Your objective |
Copy out the lines word for word, from the first line through the one containing "line at (1195, 558): none -> present".

[Dataset entries]
++++++++++

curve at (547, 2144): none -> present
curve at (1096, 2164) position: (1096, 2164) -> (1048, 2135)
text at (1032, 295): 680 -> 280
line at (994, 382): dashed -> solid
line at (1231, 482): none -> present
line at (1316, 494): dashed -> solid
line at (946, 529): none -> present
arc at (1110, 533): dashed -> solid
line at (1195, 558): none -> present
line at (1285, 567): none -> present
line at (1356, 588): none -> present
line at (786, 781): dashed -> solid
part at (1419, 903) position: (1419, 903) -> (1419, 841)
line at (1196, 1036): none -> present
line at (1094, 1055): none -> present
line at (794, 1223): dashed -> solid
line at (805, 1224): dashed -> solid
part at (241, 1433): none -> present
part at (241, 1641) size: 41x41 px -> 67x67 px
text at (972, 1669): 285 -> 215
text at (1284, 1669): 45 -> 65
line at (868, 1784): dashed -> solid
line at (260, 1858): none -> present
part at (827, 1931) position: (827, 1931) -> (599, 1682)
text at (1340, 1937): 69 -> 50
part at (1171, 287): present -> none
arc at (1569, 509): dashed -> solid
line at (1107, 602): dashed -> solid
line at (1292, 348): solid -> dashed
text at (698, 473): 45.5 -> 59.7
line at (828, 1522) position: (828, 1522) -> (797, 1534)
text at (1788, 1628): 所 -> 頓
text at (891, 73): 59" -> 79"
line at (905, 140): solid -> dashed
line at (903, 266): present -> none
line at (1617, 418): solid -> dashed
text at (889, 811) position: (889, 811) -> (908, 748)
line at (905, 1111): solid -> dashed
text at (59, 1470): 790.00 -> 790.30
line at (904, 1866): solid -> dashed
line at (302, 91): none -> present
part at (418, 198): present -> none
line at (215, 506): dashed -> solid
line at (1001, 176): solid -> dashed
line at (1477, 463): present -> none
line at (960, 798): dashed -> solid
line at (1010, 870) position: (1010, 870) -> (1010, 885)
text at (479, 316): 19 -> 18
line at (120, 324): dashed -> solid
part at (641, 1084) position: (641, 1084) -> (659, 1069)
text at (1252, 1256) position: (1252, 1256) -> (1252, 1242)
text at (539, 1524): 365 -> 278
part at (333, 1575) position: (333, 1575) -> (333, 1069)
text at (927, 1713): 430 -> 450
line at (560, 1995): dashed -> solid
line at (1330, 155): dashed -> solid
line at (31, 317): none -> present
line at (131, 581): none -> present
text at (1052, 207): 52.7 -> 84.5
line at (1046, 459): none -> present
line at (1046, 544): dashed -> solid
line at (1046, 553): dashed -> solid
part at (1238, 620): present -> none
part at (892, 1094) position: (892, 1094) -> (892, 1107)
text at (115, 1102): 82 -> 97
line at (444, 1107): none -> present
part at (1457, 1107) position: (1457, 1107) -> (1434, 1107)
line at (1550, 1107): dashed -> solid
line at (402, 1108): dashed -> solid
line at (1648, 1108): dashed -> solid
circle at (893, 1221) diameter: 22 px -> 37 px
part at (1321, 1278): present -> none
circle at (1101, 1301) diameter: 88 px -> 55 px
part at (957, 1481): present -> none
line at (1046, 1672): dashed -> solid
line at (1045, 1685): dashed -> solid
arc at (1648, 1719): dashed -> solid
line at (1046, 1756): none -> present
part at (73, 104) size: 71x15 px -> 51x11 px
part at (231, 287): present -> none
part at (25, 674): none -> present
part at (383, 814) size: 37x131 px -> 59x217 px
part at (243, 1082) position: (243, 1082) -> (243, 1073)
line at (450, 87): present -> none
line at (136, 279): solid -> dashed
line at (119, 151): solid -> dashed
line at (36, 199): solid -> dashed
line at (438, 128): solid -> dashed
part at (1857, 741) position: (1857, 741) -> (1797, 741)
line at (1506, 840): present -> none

++++++++++

Exercise result |
curve at (547, 2144): none -> present
curve at (1096, 2164) position: (1096, 2164) -> (1048, 2135)
text at (1032, 295): 680 -> 280
line at (994, 382): dashed -> solid
line at (1231, 482): none -> present
line at (1316, 494): dashed -> solid
line at (946, 529): none -> present
arc at (1110, 533): dashed -> solid
line at (1195, 558): none -> present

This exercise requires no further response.